I’m still trying to figure out just how the paper affiliation is working, but this article in some Texas-area paper is talking about the growth of medical spas in our country. These are places doctors open to do mostly cosmetic surgeries in an aromatherapy-filled spa. It goes rather without saying that these places are not covered by insurance, but are out-of-pocket fixes for people with disposable money and the inclination towards cosmetic surgery. One of the more interesting things about them is that the doctors are not what you’d think: ob/gyn’s, neurosurgeons,… in other words, not people with cosmetic surgery backgrounds, and sometimes not even outside/extended training. That is, of course, if you manage to get a doctor at all – many people are simply technicians with little to no training, applying chemical peels and botox treatments.
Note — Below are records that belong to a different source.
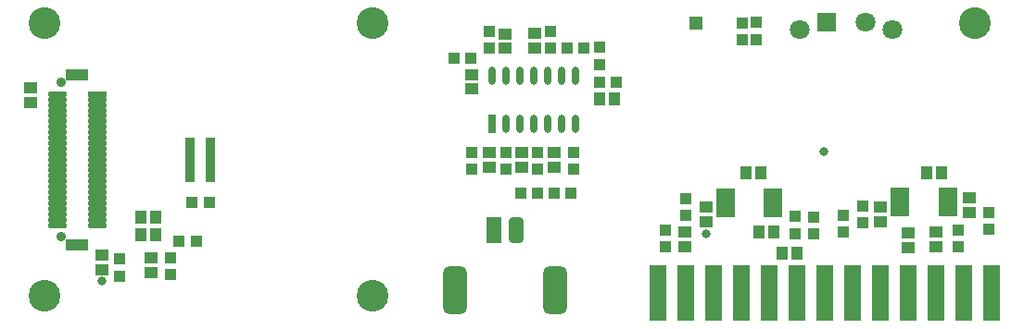
<source format=gts>
G04*
G04 #@! TF.GenerationSoftware,Altium Limited,Altium Designer,19.0.10 (269)*
G04*
G04 Layer_Color=8388736*
%FSLAX25Y25*%
%MOIN*%
G70*
G01*
G75*
%ADD34R,0.06509X0.02572*%
%ADD35R,0.04537X0.04143*%
%ADD36R,0.03800X0.02200*%
%ADD37R,0.04147X0.04147*%
%ADD38R,0.04143X0.04537*%
%ADD39R,0.04147X0.04147*%
%ADD40R,0.06312X0.20485*%
%ADD41O,0.02572X0.06509*%
%ADD42R,0.02572X0.06509*%
G04:AMPARAMS|DCode=43|XSize=55.24mil|YSize=94.61mil|CornerRadius=15.81mil|HoleSize=0mil|Usage=FLASHONLY|Rotation=0.000|XOffset=0mil|YOffset=0mil|HoleType=Round|Shape=RoundedRectangle|*
%AMROUNDEDRECTD43*
21,1,0.05524,0.06299,0,0,0.0*
21,1,0.02362,0.09461,0,0,0.0*
1,1,0.03162,0.01181,-0.03150*
1,1,0.03162,-0.01181,-0.03150*
1,1,0.03162,-0.01181,0.03150*
1,1,0.03162,0.01181,0.03150*
%
%ADD43ROUNDEDRECTD43*%
%ADD44R,0.05524X0.09461*%
G04:AMPARAMS|DCode=45|XSize=86.74mil|YSize=173.35mil|CornerRadius=23.68mil|HoleSize=0mil|Usage=FLASHONLY|Rotation=0.000|XOffset=0mil|YOffset=0mil|HoleType=Round|Shape=RoundedRectangle|*
%AMROUNDEDRECTD45*
21,1,0.08674,0.12598,0,0,0.0*
21,1,0.03937,0.17335,0,0,0.0*
1,1,0.04737,0.01968,-0.06299*
1,1,0.04737,-0.01968,-0.06299*
1,1,0.04737,-0.01968,0.06299*
1,1,0.04737,0.01968,0.06299*
%
%ADD45ROUNDEDRECTD45*%
%ADD46R,0.03950X0.03950*%
%ADD47R,0.04737X0.04737*%
%ADD48R,0.07887X0.03950*%
%ADD49R,0.07099X0.01981*%
%ADD50O,0.07099X0.01981*%
%ADD51C,0.07099*%
%ADD52R,0.07099X0.07099*%
%ADD53C,0.11430*%
%ADD54C,0.03556*%
%ADD55C,0.03162*%
D34*
X334941Y39926D02*
D03*
Y42485D02*
D03*
Y45044D02*
D03*
Y47603D02*
D03*
X317618Y39926D02*
D03*
Y42485D02*
D03*
Y45044D02*
D03*
Y47603D02*
D03*
X272038Y39656D02*
D03*
Y42215D02*
D03*
Y44774D02*
D03*
Y47333D02*
D03*
X254715Y39656D02*
D03*
Y42215D02*
D03*
Y44774D02*
D03*
Y47333D02*
D03*
D35*
X320394Y27224D02*
D03*
Y32539D02*
D03*
X48228Y23622D02*
D03*
Y18307D02*
D03*
X30709Y24705D02*
D03*
Y19390D02*
D03*
X4921Y79724D02*
D03*
Y85039D02*
D03*
X330709Y27559D02*
D03*
Y32874D02*
D03*
X342520Y39827D02*
D03*
Y45142D02*
D03*
X310394Y42028D02*
D03*
Y36713D02*
D03*
X240158Y27559D02*
D03*
Y32874D02*
D03*
X248031Y42028D02*
D03*
Y36713D02*
D03*
X193280Y61551D02*
D03*
Y56236D02*
D03*
X181468Y61630D02*
D03*
Y56315D02*
D03*
X163386Y89764D02*
D03*
Y84449D02*
D03*
X169783Y61657D02*
D03*
Y56342D02*
D03*
X186073Y99360D02*
D03*
Y104675D02*
D03*
X175689Y99133D02*
D03*
Y104448D02*
D03*
D36*
X69595Y52055D02*
D03*
Y54055D02*
D03*
Y56055D02*
D03*
Y58055D02*
D03*
Y60055D02*
D03*
Y62055D02*
D03*
Y64055D02*
D03*
Y66055D02*
D03*
X62295D02*
D03*
Y64055D02*
D03*
Y62055D02*
D03*
Y60055D02*
D03*
Y58055D02*
D03*
Y56055D02*
D03*
Y54055D02*
D03*
Y52055D02*
D03*
D37*
X69095Y43765D02*
D03*
X62992D02*
D03*
X64468Y29528D02*
D03*
X58366D02*
D03*
X199185Y46787D02*
D03*
X193083D02*
D03*
X181272D02*
D03*
X187374D02*
D03*
X157185Y95669D02*
D03*
X163287D02*
D03*
X215589Y86891D02*
D03*
X209487D02*
D03*
X197785Y99360D02*
D03*
X203888D02*
D03*
D38*
X44488Y38189D02*
D03*
X49803D02*
D03*
X44587Y31890D02*
D03*
X49902D02*
D03*
X332382Y54391D02*
D03*
X327067D02*
D03*
X267421Y54181D02*
D03*
X262106D02*
D03*
X272082Y32874D02*
D03*
X266767D02*
D03*
X280601Y25377D02*
D03*
X275286D02*
D03*
X209487Y80986D02*
D03*
X214802D02*
D03*
D39*
X55118Y17520D02*
D03*
Y23622D02*
D03*
X37008Y17028D02*
D03*
Y23130D02*
D03*
X338583Y27559D02*
D03*
Y33661D02*
D03*
X297244Y32845D02*
D03*
Y38947D02*
D03*
X349410Y33824D02*
D03*
Y39926D02*
D03*
X304134Y36319D02*
D03*
Y42421D02*
D03*
X286638Y32260D02*
D03*
Y38362D02*
D03*
X279786Y32382D02*
D03*
Y38484D02*
D03*
X240394Y38976D02*
D03*
Y45079D02*
D03*
X200102Y55449D02*
D03*
Y61551D02*
D03*
X187374Y55528D02*
D03*
Y61630D02*
D03*
X175984Y61713D02*
D03*
Y55610D02*
D03*
X163386Y55449D02*
D03*
Y61551D02*
D03*
X209610Y93405D02*
D03*
Y99508D02*
D03*
X191978Y105364D02*
D03*
Y99262D02*
D03*
X265738Y102442D02*
D03*
Y108544D02*
D03*
X169783Y105235D02*
D03*
Y99133D02*
D03*
X233268Y33563D02*
D03*
Y27461D02*
D03*
D40*
X350394Y11024D02*
D03*
X340394D02*
D03*
X330394D02*
D03*
X320394D02*
D03*
X310394D02*
D03*
X300394D02*
D03*
X290394D02*
D03*
X280394D02*
D03*
X270394D02*
D03*
X260394D02*
D03*
X250394D02*
D03*
X240394D02*
D03*
X230394D02*
D03*
D41*
X200720Y89370D02*
D03*
X195720D02*
D03*
X190720D02*
D03*
X185720D02*
D03*
X180720D02*
D03*
X175720D02*
D03*
X170720D02*
D03*
X200720Y72048D02*
D03*
X195720D02*
D03*
X190720D02*
D03*
X185720D02*
D03*
X180720D02*
D03*
X175720D02*
D03*
D42*
X170720D02*
D03*
D43*
X179528Y33779D02*
D03*
D44*
X171653D02*
D03*
D45*
X157480Y11811D02*
D03*
X193701D02*
D03*
D46*
X260778Y108268D02*
D03*
Y102362D02*
D03*
D47*
X244094Y108268D02*
D03*
D48*
X21654Y28346D02*
D03*
Y89764D02*
D03*
D49*
X28740Y82677D02*
D03*
D50*
Y80709D02*
D03*
Y78740D02*
D03*
Y76772D02*
D03*
Y74803D02*
D03*
Y72835D02*
D03*
Y70866D02*
D03*
Y68898D02*
D03*
Y66929D02*
D03*
Y64961D02*
D03*
Y62992D02*
D03*
Y61024D02*
D03*
Y59055D02*
D03*
Y57087D02*
D03*
Y55118D02*
D03*
Y53150D02*
D03*
Y51181D02*
D03*
Y49213D02*
D03*
Y47244D02*
D03*
Y45276D02*
D03*
Y43307D02*
D03*
Y41339D02*
D03*
Y39370D02*
D03*
Y37402D02*
D03*
Y35433D02*
D03*
X14567D02*
D03*
Y37402D02*
D03*
Y39370D02*
D03*
Y41339D02*
D03*
Y43307D02*
D03*
Y45276D02*
D03*
Y47244D02*
D03*
Y49213D02*
D03*
Y51181D02*
D03*
Y53150D02*
D03*
Y55118D02*
D03*
Y57087D02*
D03*
Y59055D02*
D03*
Y61024D02*
D03*
Y62992D02*
D03*
Y64961D02*
D03*
Y66929D02*
D03*
Y68898D02*
D03*
Y70866D02*
D03*
Y72835D02*
D03*
Y74803D02*
D03*
Y76772D02*
D03*
Y78740D02*
D03*
Y80709D02*
D03*
Y82677D02*
D03*
D51*
X314961Y106064D02*
D03*
X281496D02*
D03*
X305118Y108544D02*
D03*
D52*
X291339D02*
D03*
D53*
X9843Y9843D02*
D03*
X127953D02*
D03*
Y108268D02*
D03*
X9843D02*
D03*
X344488Y108268D02*
D03*
D54*
X15748Y31299D02*
D03*
Y86811D02*
D03*
D55*
X290158Y62055D02*
D03*
X30709Y15354D02*
D03*
X248031Y32283D02*
D03*
M02*

</source>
In the article, David Magnus of Stanford’s Center for Biomedical Ethics says that this flocking of doctors to spa services “says something about medicine that we should be concerned about” and that it’s not necessarily about the traditional role of a doctor promoting patient well-being. As much as I admire Magnus, I’m more inclined to agree with Jonathan Moreno, who’s also quoted in this article. Dr. Moreno points out that society does have this notion of doctor’s acting for social good, a romanticized notion of the Time Life doctor walking down the dirt road, taking payment in the form of apple pie and gratitude as much as financially (well, Moreno starts that thought out, with my own embellishments for illustrative purpose). But that romanticized notion hasn’t caught up with the realities of managed care and the slim margins of profit now available for doctors. (Whenever I get depressed over the amount of debt I’m going to eventually graduate with, I just remind myself what my sister is going to end up with, once she’d got her M.D., and I stop grousing so much.)

In conjunction with our romanticized notion of the good doctor, we have the Porsche-driving, McMansion owning doctor who brings in fabulous amounts of money from their practice. What does it matter, we think, that insurance companies are in a position to negotiate lower payments while malpractice costs soar? They still have money! Our idea of who and what a doctor is has not caught up to the present, so we see articles about doctors opening spas for cosmetic purposes and roll our eyes; those greedy doctors, just wanting more money.

I just don’t think it’s that easy. Were it any other business, we’d be applauding the entrepreneurial spirit, finding a new way of making money! But since it’s attached to a medical degree, we become suspicious.

I do agree that we should look for some sort of guidelines for these spas, to guarantee some basic level of knowledge and care. But in some ways, this is also the responsibility of the client, to make certain the background of the person they’re seeing is up to parr. And given how many people who do have money opt to travel to other countries to have medical treatment, it’s obvious that credentialing services aren’t necessarily the most important thing for clients. Often, I think access, environment, and cost end up playing more to the greed and desires of the client.

It’s an issue that can’t simply be boiled down to “bad doctor, greedy”. I think these medical spas are symptomatic of several much larger social issues. Putting the emphasis on the doctor as greedy shifts the focus away from those larger social issues and lets them go unaddressed, while simply patching that which is immediately in front of us.